I have a fairly strong suspicion this is just a Yale thing.


It's certainly not universally viewed as acceptable intimacy by all cultures. Even more certainly, it's not viewed as acceptable intimacy in public. In some cultures, you're about as likely to see a couple kiss in public as you are to see them have sex in public.

> Similarly, the authors state that “no ethnographer working with Sub-Saharan African, New Guinea, or Amazonian foragers or horticulturalists reported having witnessed any occasion in which their study populations engaged in a romantic–sexual kiss”

That doesn't mean they don't kiss, of course. Consider that an ethnographer studying people in Tehran would probably conclude their society simply doesn't have homosexual behaviour. If nothing else, I would imagine that, like with other forms of intimacy often viewed as deviant (for example, anal or oral sex), clever people frequently rediscover it, and some like it, and then practice it, even if in secret.


You say that, but I have read at least one in-depth journalistic piece on the gay underground in Tehran. Ethnography isn't that different from journalism. Ethnographers interview people!


They didn't just use observation:

"The Tsonga people of Southern Africa are also openly disgusted by the practice: “Kissing was formerly entirely unknown… When they saw the custom adopted by the Europeans, they said laughingly: “Look at these people! They suck each other! They eat each other’s saliva and dirt!” Even a husband never kissed his wife"


Yes, and people say the same thing about homosexuality in societies that strongly disapprove of it. They find it comical, disgusting or similar. Doesn't mean the practice doesn't occur.

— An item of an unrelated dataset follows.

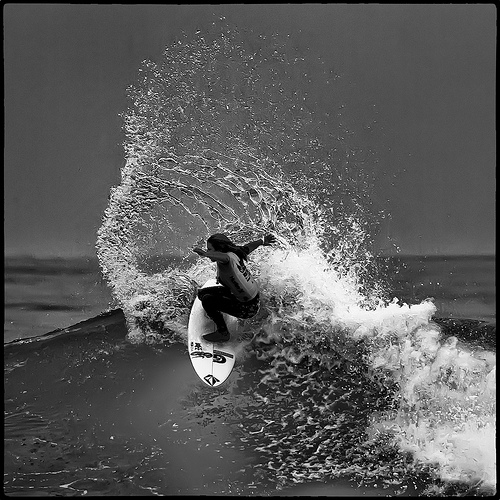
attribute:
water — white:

The original article was about kissing not being a general thing in lots of cultures. If a minority of people in those cultures still engage in kissing that hardly disproves the point of the article.


These views are more sympathetic in the absence of potable water plumbing.


Comments are all over. HN loses its ability to converse with the slightest mention of sex


It's a Friday, quality tends to degrade during the weekend. Usually professionals reading the site tend to view and comment more during the work week while things are compiling/deploying. The weekend tends to be more hobbyist/lonely people like me.